AuM growth in the last quarter cooled off as compared to the previous quarter, perhaps reflecting market volatility. Out of a total AuM growth of Rs.122,731 crs in 1HY15, only Rs.39,788 came in the last 3 months. Last year, industry assets grew by as much as 26%. With growth momentum in the last quarter sagging a bit, repeating last year's growth record may prove a challenge.

Within the Leaders group last year, the big 4 grew faster than the other 6 in percentage terms. In the first half of this year, there is a catch up of sorts that seems to be happening. Topping the % growth table is Kotak MF, with FT continuing its surge of 2014, with a very healthy growth rate in 1HY15. In absolute terms, ICICI Pru and Reliance MF have gained the most in AuM, followed closely by Birla Sun Life.

The Challengers group is now seeing a sharp divergence, with 6 out of the 10 growing assets while 4 lost AuM during 1HY15. Axis continues is winning ways of 2014 with another robust growth performance, and Tata MF is pulling ahead in the group, giving hot pursuit to Axis.

The Aspirers group performance has been sorted on absolute AuM growth rather than % growth, like it was done for CY14. Motilal Oswal continues to grow at a healthy clip, while Principal MF has surged to the top of the growth table.

RECORDS FOR PROCESSING:
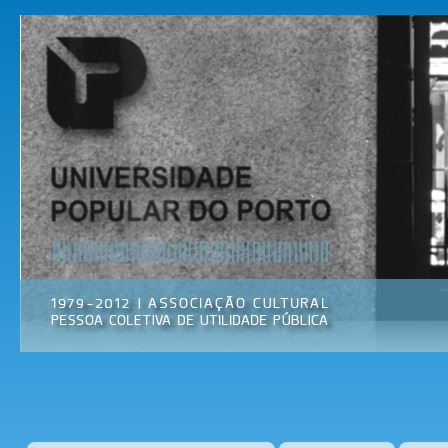
Pas
par
Universidade
Associação
con
Popular do
Cultural
prin
Porto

TASKS FOR THIS EXERCISE:
#1 In the listing above, switch "Porto" to "Lisboa" and reproduce the listing's text lines with nothing else altered, leaving out the picture.
#2 Continue the excerpt on mutual fund asset growth in 1HY15, picking up after its final sentence.

RESPONSE LIST:
#1
Pas
par
Universidade
Associação
con
Popular do
Cultural
prin
Lisboa

#2
Overall, while AuM growth at 11% for the first six months is certainly creditable, concentration of growth at the top is a worry from an industry perspective. Last year's big bull market saw healthy growth across the industry. This year, with growth slowing down a tad, the biggest casualties appear in the smaller companies. Is market volatility causing flows to gravitate towards the top? Or are the new commission norms in some way pushing flows towards the larger players? One can only hope from an industry perspective that what we are seeing in recent months is an aberration, and that the industry will have a more well-rounded report card to show for itself by the end of this calendar year.